Being on Facebook is new to me- I have put it off for a very long time for reasons such as I am encountering today. All of these wonderfully perfect people who I went to school with back in the day, that are still wonderfully perfect and so perfectly content with all of their life choices and how things have turned out. Do you know the kind of people I am talking about? The ones that literally poop gold and wake up looking flawless every morning of their lives?

Meanwhile there is me... hmmmm. Lets see... my wonderful husband, whom I love very much, was very artistic when we met. I mean so talented and still is, but the closest I get to seeing an artist today is when his 2 year old son takes off his diaper and paints with his poop on the wall. Yeah, it's gross but hey it happened so there it is.
And that perfectly tanned body that I just HAD to have all through my twenties and teens? Well now I look like frosty the snowman because everytime I walk NEAR the sun I get freckles. And I don't just mean cute little barely there freckles, I mean massive amounts of really dark freckles.
And having children... I know they are a blessing don't get me wrong... but COME ON! Does my body serously have to change THIS much? I had my daughter when I was 18 and literally walked out of the hospital in my jeans I wore before. Now I am 30 have had 2 boys back to back (13 months apart), and nothing is as it should be on my body any more. Lets talk stretchmarks.... REALLY? Whoever decided to call them "badges of honor" must have been a male because all they are is a ticket to a one piece bathing suit for the rest of my life! And my poor hips, those will never be fitting into a size 6 or lower ever again. And lets get real honest here- there is this new addition to my body called a side-butt. No kidding- I am not a large person by any means but what others call love handles I call my side butt. It's like my blessed Curry butt that was too big to begin with decided to keep growing up and over on to my sides. no matter how small everything else gets it's there and oh my gosh that is just not fair! My husband gains twenty pounds and it's acceptable. I gain twenty pounds and feel like I am being carted off to the hefer show to win grand prize.
So anyway- I got a friend request today from a lovely little size two busy body that I went to highschool with. We werent friends in highschool- we haven't kept touch- why would I befriend her now? Answer: to torture myself by seeing that not only has she also had children, but she lives in a MASSIVE house, with a hot hot husband, she doesn't work, and is still a perfectly groomed size two looking thirty year old. Lovely- so very happy for you.

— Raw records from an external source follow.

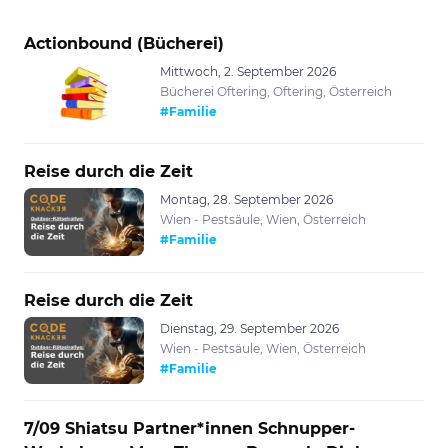
Actionbound (Bücherei)
Mittwoch, 2. September 2026
Bücherei Oftering, Oftering, Österreich
#Familie
Reise durch die Zeit
Montag, 28. September 2026
Wien - Pestsäule, Wien, Österreich
#Familie
Reise durch die Zeit
Dienstag, 29. September 2026
Wien - Pestsäule, Wien, Österreich
#Familie
7/09 Shiatsu Partner*innen Schnupper-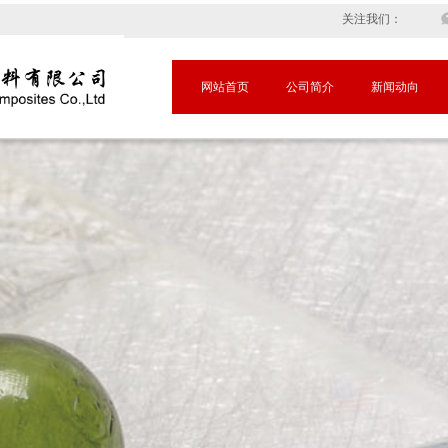
关注我们：
网站首页
公司简介
新闻动向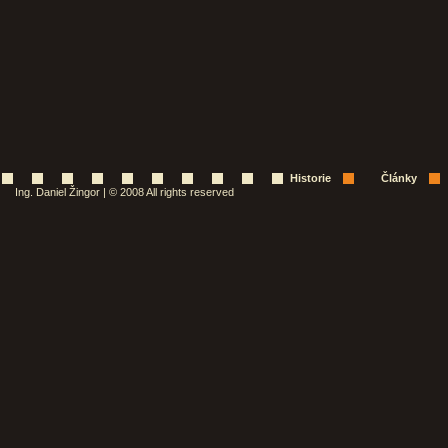
Historie
Články
Ing. Daniel Žingor | © 2008 All rights reserved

So I have signed off of facebook for the day and am going to focus on something positive- like ummmm.... aww screw it that just isn't my personality. Let's be real I will probably mope for a while, then clean house and change diapers and do laundry and wonder what I really signed up for and where is my magic nanny?!

Tuesday, January 12, 2010

needing an outlet

I have discovered that being a mother of three (a tween, a 21 month old, and a 9 month old), may not be all that I thought it was going to be. Dear Lord give me patience and prozac. So in order to keep myzelf and my family sane, enter the world of blogging. This will be my outlet to the real/ nether world and I hope to God that what I say doesn't offend anyone who might stumble across it. So for those over sensitive, or those who for some reason still think I am angelic please disregard anything that seems too over the top!